## [What is being asked]
Continue the article on falling silver yields at the Fresnillo Mine, starting after its final sentence.

## [Document]
Largest Primary Silver Mine Productivity Falls To Lowest Ever

The largest primary silver mine in the world saw its average yield fall to the lowest level ever in 2015.  Matter-a-fact, the primary silver mine’s yield fell nearly 16% compared to last year.  This is a substantial decline in productivity from the world’s largest mine in Mexico that starting production in 1824.

Actually, the area where this mine is located–Zacatecas, Spaniards start producing silver all the way back in 1540.  When initial production at the Great Fresnillo Mine started in 1824, Mexico was producing 55% of the world’s silver production.  The ore grades were much higher in those days.

For example, average yields for silver production in the United States and Australia in the late 1800’s was 40-50 oz per ton (oz/t).  However, as the world continued to consume greater amounts of silver over the next century, average yields in its primary silver mining industry fell precipitously.

Fresnillo Mine Average Yield Fell To Lowest Level Ever

Fresnillo LLC has several mines in production.  Their flagship operation, is the Fresnillo Mine.  In 2005, the Fresnillo Mine was producing silver at an average yield of 15.2 oz/t, but this fell 57% over the following decade.  In 2015, Fresnillo’s average silver yield was a paltry 6.5 oz/t…. a loss of 8.7 oz/t:


Not only did the Fresnillo Mine average yield fall considerably over the past five years, silver production fell by more than half.  In 2010, the Fresnillo Mine produced 35.9 million oz (Moz) of silver at an average yield of 14.2 oz/t.  However, silver production from the mine fell to 15.6 Moz while the average yield dropped to 6.5 oz/t.

Now, the downside to falling silver yields is the increased cost of production.  For example in 2010, Fresnillo processed 2.5 million tonnes of ore to produce that 35.9 Moz versus processing 2.4 million tonnes of ore in 2015 to extract 15.6 Moz of silver from the mine.  Basically, the amount of processed ore remained about the same (close to it), while silver production fell by 56%.

## [Recorded data]
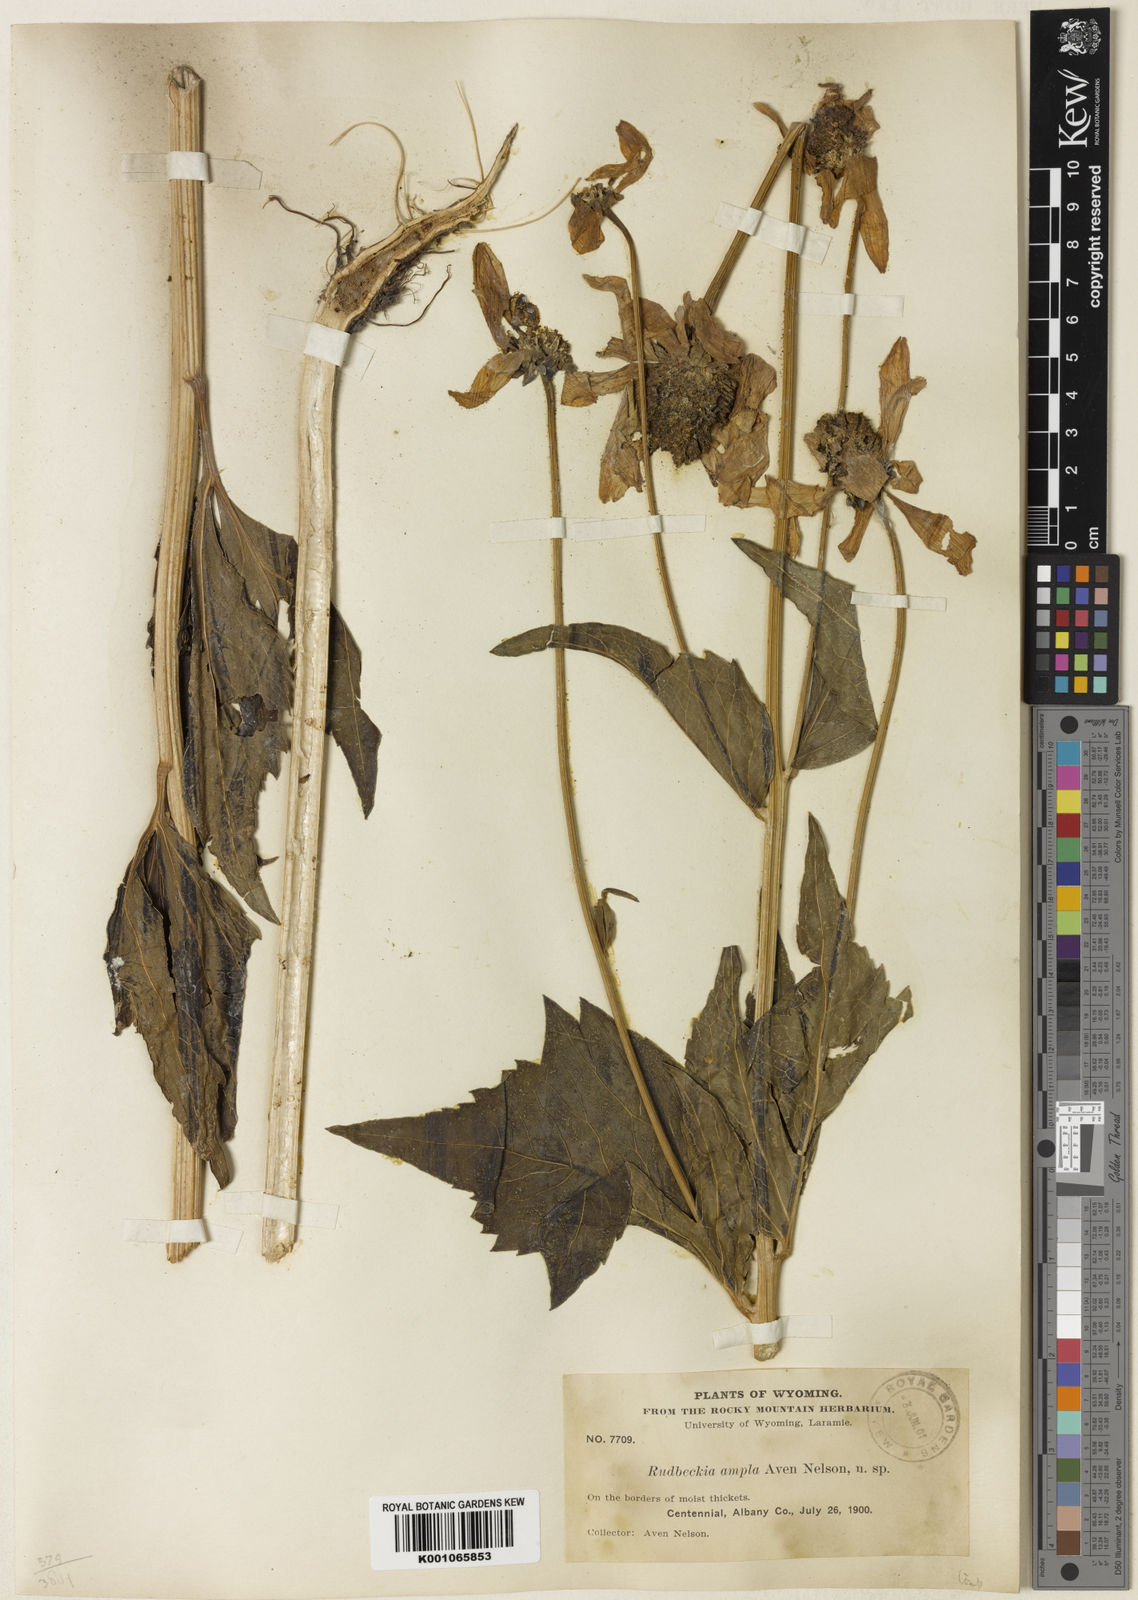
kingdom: Plantae
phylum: Tracheophyta
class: Magnoliopsida
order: Asterales
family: Asteraceae
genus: Rudbeckia
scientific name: Rudbeckia laciniata
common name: Coneflower
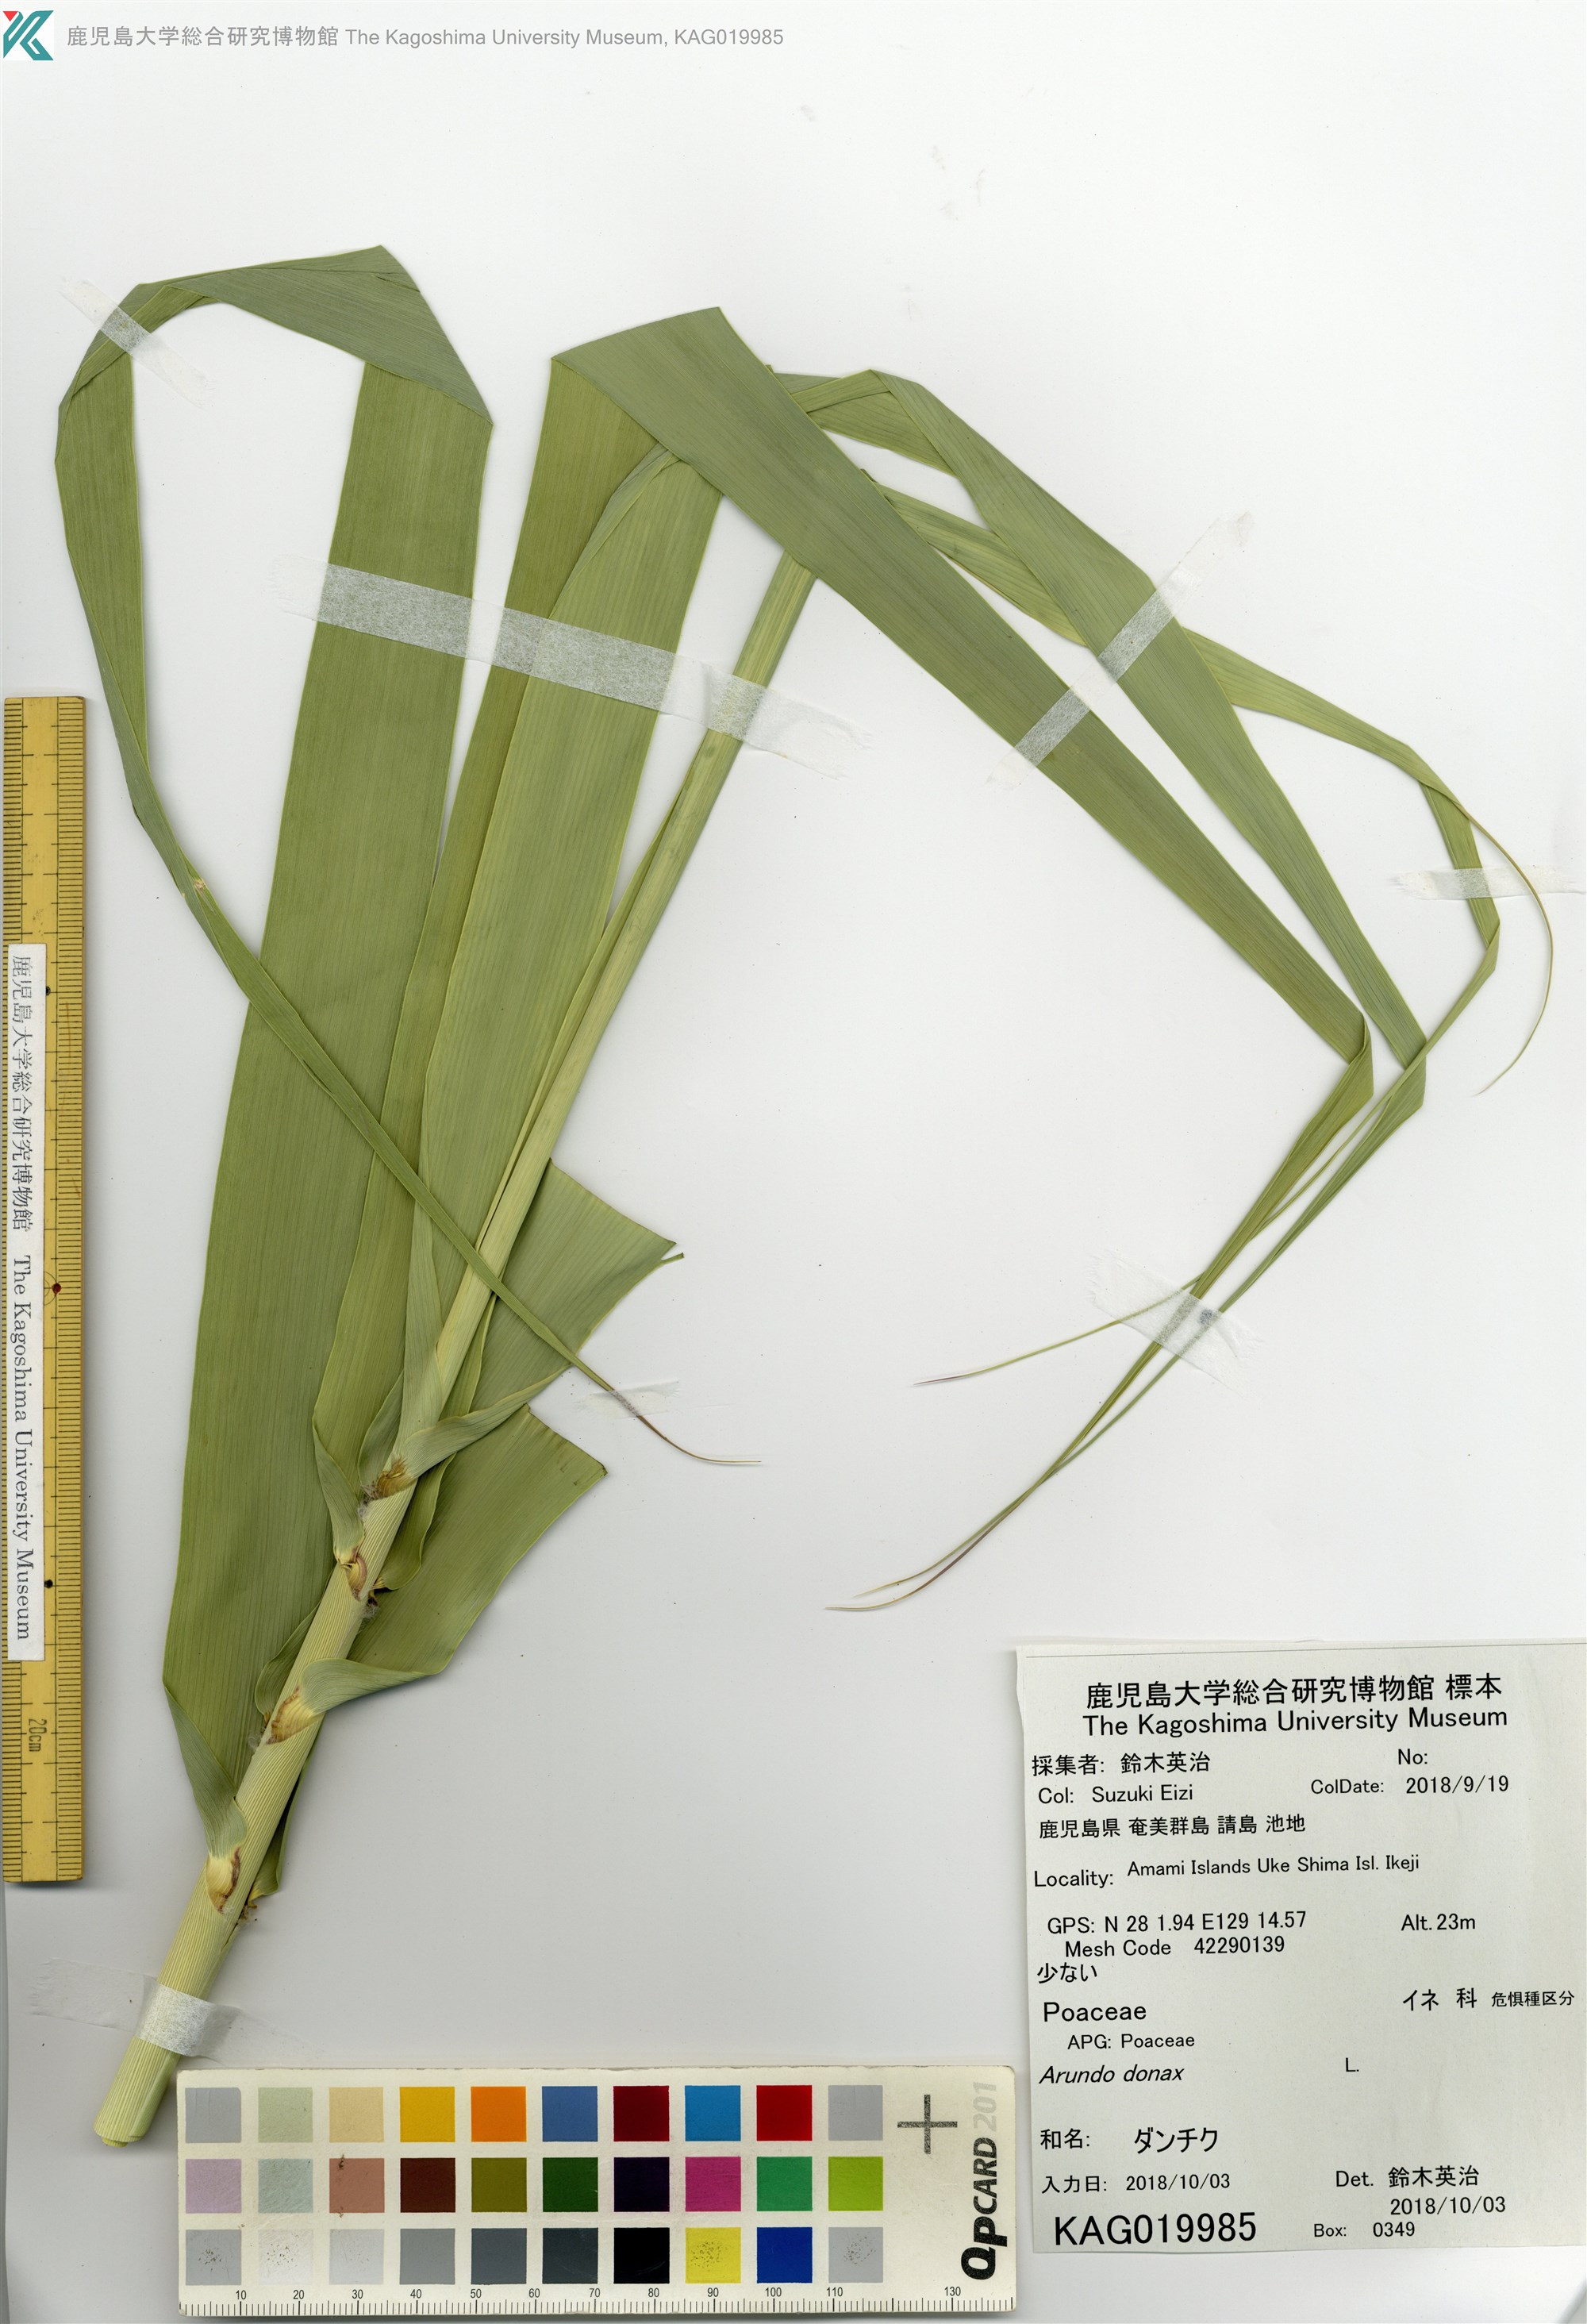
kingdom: Plantae
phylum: Tracheophyta
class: Liliopsida
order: Poales
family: Poaceae
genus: Arundo
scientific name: Arundo donax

## [Result of the task]
The company realized the ore grades at its flagship Fresnillo Mine were going to fall, so they have been spending a lot of capital to bring on new primary silver mines.  The company’s second primary silver mine that came on production in 2009 was its Saucito Mine.  Ramp up of production of its Saucito Mine helped to offset losses from the Fresnillo Mine.  However, the average yield of these two primary silver mines also declined in 2015.

The Fresnillo & Saucito Mine’s Combined Average Yield Fell In 2015

This next chart shows the combined production of the Fresnillo and Saucito Mine along with their average yield.  As we can see the average yield of these two mines was 14.2 oz/t in 2009, but this declined to 7.9 oz/t in 2015:


Even though overall production from these two mines is higher at 37.6 Moz in 2015 compared to 36.1 Moz in 2009, the average yield has fallen 44%.  Thus, the company only had to process 2.5 million tonnes of ore in 2009 to produce 36.1 Moz, but this jumped to 4.7 million tonnes last year to extract 37.6 Moz.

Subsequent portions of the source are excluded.